**Given exercise:** Copy the lines below word for word, beginning with the first line of the records and ending after the line that contains "for underline: none -> present".

**Saved data entries:**
::::::::

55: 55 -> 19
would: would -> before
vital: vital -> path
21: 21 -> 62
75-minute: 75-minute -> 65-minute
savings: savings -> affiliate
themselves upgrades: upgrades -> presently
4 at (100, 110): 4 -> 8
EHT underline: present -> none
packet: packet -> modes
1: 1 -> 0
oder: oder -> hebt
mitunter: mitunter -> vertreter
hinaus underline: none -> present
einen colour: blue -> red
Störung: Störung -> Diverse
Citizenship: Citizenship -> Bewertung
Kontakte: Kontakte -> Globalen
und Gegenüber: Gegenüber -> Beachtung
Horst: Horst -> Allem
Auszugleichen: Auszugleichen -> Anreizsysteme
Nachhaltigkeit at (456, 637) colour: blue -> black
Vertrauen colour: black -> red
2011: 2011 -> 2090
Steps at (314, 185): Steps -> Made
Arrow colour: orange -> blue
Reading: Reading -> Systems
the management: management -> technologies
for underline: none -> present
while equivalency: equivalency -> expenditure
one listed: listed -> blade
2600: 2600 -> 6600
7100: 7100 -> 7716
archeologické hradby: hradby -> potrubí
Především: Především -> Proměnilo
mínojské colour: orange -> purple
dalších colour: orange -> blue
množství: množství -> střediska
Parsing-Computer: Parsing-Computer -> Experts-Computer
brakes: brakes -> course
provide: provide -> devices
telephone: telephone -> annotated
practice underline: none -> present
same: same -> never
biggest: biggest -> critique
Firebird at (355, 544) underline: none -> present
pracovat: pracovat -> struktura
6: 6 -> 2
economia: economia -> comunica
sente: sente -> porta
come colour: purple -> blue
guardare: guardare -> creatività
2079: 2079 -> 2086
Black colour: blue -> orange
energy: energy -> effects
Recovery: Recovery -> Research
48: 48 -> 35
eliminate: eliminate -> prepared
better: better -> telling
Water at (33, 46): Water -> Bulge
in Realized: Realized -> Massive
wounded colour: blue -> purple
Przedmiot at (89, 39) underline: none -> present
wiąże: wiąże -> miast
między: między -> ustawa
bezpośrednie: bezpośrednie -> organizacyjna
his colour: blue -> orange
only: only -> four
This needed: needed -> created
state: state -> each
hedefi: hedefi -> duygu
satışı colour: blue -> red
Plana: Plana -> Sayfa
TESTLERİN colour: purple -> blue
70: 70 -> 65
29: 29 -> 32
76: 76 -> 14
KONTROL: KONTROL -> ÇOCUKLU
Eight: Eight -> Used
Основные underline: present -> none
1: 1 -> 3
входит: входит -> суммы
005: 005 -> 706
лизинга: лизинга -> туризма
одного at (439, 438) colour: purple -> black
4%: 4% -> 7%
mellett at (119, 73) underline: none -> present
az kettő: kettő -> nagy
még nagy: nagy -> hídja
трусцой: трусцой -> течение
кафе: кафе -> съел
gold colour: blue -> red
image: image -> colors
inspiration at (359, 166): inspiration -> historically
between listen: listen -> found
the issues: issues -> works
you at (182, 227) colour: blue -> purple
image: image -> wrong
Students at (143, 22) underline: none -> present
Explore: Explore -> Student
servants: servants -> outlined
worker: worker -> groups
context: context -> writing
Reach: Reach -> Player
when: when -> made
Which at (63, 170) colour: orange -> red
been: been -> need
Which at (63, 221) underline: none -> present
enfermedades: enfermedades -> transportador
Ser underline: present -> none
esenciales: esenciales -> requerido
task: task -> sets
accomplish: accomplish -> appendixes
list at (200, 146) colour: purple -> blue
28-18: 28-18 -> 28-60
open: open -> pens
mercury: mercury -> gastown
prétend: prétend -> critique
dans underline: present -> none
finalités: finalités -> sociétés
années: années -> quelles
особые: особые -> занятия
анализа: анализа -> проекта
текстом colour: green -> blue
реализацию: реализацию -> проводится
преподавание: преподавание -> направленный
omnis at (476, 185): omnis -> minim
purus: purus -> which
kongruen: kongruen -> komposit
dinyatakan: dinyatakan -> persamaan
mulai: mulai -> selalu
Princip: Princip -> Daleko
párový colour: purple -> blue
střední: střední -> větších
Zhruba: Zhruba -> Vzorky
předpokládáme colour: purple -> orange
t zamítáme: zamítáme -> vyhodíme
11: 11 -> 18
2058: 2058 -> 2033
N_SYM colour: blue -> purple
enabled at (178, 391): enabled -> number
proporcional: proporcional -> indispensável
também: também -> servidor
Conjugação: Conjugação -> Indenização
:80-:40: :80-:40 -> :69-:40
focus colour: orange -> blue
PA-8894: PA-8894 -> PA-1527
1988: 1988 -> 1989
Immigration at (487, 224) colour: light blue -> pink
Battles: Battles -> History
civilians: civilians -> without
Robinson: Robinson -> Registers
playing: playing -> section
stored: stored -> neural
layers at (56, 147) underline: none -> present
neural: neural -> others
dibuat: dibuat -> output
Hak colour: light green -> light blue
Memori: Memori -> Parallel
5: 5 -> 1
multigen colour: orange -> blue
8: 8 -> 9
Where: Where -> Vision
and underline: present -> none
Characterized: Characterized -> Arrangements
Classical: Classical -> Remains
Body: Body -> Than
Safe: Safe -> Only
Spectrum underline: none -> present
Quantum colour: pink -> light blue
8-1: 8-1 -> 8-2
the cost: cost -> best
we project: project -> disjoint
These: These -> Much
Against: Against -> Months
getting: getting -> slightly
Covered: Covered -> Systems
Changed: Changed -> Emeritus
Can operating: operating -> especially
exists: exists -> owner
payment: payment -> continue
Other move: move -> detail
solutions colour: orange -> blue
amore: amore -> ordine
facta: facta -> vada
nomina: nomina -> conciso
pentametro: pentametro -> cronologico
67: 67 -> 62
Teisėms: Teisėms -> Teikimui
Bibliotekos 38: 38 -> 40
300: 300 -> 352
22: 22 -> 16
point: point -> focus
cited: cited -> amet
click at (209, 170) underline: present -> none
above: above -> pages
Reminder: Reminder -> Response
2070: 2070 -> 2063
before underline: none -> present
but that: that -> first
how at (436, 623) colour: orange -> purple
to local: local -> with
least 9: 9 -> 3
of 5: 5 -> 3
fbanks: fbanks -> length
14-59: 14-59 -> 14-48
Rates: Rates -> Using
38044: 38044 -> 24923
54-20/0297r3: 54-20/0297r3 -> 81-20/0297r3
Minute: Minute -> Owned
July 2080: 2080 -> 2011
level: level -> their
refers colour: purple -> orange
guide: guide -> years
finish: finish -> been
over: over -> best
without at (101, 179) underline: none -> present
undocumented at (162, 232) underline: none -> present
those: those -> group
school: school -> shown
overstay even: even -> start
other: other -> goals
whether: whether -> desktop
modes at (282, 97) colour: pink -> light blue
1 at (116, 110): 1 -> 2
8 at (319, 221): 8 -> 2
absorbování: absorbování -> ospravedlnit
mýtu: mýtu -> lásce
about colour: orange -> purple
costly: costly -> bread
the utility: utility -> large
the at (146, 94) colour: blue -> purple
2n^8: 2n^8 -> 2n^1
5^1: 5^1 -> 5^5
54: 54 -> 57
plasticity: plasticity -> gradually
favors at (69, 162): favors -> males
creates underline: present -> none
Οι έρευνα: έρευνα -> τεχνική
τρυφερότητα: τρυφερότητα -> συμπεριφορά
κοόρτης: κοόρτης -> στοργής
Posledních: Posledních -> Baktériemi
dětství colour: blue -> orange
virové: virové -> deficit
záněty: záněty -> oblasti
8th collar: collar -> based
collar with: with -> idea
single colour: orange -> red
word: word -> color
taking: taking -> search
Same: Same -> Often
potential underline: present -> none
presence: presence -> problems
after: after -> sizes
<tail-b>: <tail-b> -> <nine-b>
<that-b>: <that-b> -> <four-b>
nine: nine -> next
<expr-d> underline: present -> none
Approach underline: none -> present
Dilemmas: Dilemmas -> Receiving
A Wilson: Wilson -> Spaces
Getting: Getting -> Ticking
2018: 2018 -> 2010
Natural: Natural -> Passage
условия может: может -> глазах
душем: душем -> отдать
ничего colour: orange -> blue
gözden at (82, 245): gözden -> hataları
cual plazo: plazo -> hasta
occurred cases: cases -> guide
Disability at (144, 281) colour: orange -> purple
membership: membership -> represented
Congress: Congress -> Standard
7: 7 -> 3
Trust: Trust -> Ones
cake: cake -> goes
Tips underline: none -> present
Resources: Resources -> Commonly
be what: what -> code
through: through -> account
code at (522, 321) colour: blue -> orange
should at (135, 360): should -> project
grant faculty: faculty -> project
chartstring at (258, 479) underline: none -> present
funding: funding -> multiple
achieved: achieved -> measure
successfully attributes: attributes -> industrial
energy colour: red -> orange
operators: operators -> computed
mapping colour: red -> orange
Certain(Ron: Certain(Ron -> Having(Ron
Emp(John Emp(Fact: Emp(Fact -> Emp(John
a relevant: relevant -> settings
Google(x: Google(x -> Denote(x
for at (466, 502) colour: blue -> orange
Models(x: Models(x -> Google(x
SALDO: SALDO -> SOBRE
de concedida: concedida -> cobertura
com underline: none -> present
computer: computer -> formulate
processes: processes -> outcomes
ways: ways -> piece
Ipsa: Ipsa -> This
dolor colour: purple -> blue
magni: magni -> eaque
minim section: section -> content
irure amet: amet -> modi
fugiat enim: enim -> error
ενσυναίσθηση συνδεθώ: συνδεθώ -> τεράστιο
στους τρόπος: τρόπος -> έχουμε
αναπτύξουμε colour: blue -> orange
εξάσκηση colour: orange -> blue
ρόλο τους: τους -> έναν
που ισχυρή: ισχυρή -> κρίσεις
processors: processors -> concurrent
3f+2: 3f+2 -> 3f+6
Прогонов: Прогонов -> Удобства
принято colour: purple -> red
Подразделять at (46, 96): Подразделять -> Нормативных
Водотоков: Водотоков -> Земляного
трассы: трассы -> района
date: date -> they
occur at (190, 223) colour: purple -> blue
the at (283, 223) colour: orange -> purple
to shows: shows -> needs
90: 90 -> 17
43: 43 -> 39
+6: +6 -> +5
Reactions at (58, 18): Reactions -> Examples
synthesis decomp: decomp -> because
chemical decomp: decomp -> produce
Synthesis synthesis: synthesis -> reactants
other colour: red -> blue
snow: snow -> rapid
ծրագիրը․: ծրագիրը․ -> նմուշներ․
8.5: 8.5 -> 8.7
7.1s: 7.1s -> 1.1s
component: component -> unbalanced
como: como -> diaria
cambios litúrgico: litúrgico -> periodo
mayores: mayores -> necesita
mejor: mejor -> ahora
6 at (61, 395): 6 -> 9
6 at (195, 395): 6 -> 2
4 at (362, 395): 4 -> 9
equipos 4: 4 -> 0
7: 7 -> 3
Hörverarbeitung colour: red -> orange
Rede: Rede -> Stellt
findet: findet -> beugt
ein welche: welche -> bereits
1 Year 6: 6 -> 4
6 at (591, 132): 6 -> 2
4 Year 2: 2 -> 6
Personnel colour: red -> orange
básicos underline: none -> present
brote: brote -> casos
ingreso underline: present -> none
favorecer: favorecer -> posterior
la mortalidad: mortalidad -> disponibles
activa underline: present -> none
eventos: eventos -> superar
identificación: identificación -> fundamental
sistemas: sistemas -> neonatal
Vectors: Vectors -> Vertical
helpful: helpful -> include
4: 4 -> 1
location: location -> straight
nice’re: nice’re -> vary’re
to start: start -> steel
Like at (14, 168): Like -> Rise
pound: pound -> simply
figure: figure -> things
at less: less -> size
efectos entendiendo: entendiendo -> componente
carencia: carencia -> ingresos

::::::::

**Finished task:**
55: 55 -> 19
would: would -> before
vital: vital -> path
21: 21 -> 62
75-minute: 75-minute -> 65-minute
savings: savings -> affiliate
themselves upgrades: upgrades -> presently
4 at (100, 110): 4 -> 8
EHT underline: present -> none
packet: packet -> modes
1: 1 -> 0
oder: oder -> hebt
mitunter: mitunter -> vertreter
hinaus underline: none -> present
einen colour: blue -> red
Störung: Störung -> Diverse
Citizenship: Citizenship -> Bewertung
Kontakte: Kontakte -> Globalen
und Gegenüber: Gegenüber -> Beachtung
Horst: Horst -> Allem
Auszugleichen: Auszugleichen -> Anreizsysteme
Nachhaltigkeit at (456, 637) colour: blue -> black
Vertrauen colour: black -> red
2011: 2011 -> 2090
Steps at (314, 185): Steps -> Made
Arrow colour: orange -> blue
Reading: Reading -> Systems
the management: management -> technologies
for underline: none -> present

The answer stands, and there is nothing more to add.